►

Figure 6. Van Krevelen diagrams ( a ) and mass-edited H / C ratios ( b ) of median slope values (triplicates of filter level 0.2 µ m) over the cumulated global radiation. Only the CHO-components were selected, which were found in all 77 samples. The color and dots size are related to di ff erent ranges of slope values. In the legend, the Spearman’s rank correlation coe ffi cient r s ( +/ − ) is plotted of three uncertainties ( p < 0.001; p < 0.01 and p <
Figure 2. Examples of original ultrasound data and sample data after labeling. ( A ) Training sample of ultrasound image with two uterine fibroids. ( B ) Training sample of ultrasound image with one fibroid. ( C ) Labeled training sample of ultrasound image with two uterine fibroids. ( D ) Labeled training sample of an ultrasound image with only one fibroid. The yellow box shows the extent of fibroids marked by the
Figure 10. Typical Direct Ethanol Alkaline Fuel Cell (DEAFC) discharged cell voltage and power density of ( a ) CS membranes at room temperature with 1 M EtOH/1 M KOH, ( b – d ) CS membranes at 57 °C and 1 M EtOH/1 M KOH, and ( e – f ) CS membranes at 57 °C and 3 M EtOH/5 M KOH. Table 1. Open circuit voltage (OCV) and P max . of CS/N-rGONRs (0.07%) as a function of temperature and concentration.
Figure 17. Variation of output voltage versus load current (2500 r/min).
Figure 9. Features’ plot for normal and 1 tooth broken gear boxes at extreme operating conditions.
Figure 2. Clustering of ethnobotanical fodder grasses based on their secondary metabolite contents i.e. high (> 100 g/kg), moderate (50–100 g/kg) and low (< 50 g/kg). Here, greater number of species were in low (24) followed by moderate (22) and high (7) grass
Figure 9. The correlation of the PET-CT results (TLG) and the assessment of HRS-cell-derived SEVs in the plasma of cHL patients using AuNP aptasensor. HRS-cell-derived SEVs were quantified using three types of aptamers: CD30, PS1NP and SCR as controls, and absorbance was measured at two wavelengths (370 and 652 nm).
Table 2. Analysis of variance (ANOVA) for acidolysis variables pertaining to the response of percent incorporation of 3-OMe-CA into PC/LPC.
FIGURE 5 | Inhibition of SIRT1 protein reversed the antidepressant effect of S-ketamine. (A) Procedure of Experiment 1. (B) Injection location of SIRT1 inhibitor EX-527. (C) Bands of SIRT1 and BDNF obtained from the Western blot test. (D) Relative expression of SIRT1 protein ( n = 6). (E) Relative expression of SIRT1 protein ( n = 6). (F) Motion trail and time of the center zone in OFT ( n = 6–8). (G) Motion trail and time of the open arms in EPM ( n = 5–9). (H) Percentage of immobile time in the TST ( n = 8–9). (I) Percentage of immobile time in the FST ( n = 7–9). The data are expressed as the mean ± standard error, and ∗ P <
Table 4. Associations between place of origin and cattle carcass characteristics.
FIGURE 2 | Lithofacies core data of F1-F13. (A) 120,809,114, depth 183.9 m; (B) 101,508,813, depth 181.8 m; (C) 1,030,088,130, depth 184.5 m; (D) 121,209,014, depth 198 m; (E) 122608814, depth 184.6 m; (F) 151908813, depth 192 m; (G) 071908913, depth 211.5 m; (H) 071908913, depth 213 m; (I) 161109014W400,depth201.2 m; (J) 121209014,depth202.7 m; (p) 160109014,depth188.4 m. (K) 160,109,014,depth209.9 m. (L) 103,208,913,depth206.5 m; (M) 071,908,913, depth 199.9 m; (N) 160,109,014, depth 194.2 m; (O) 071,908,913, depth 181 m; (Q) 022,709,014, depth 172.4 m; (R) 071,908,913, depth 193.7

◄

• **ABOUT THIS TASK**
Start with the first line of the data and print every line exactly. The line containing "Figure 2. Examples" is the last one to include.

• **RESPONSE AREA**
Figure 6. Van Krevelen diagrams ( a ) and mass-edited H / C ratios ( b ) of median slope values (triplicates of filter level 0.2 µ m) over the cumulated global radiation. Only the CHO-components were selected, which were found in all 77 samples. The color and dots size are related to di ff erent ranges of slope values. In the legend, the Spearman’s rank correlation coe ffi cient r s ( +/ − ) is plotted of three uncertainties ( p < 0.001; p < 0.01 and p <
Figure 2. Examples of original ultrasound data and sample data after labeling. ( A ) Training sample of ultrasound image with two uterine fibroids. ( B ) Training sample of ultrasound image with one fibroid. ( C ) Labeled training sample of ultrasound image with two uterine fibroids. ( D ) Labeled training sample of an ultrasound image with only one fibroid. The yellow box shows the extent of fibroids marked by the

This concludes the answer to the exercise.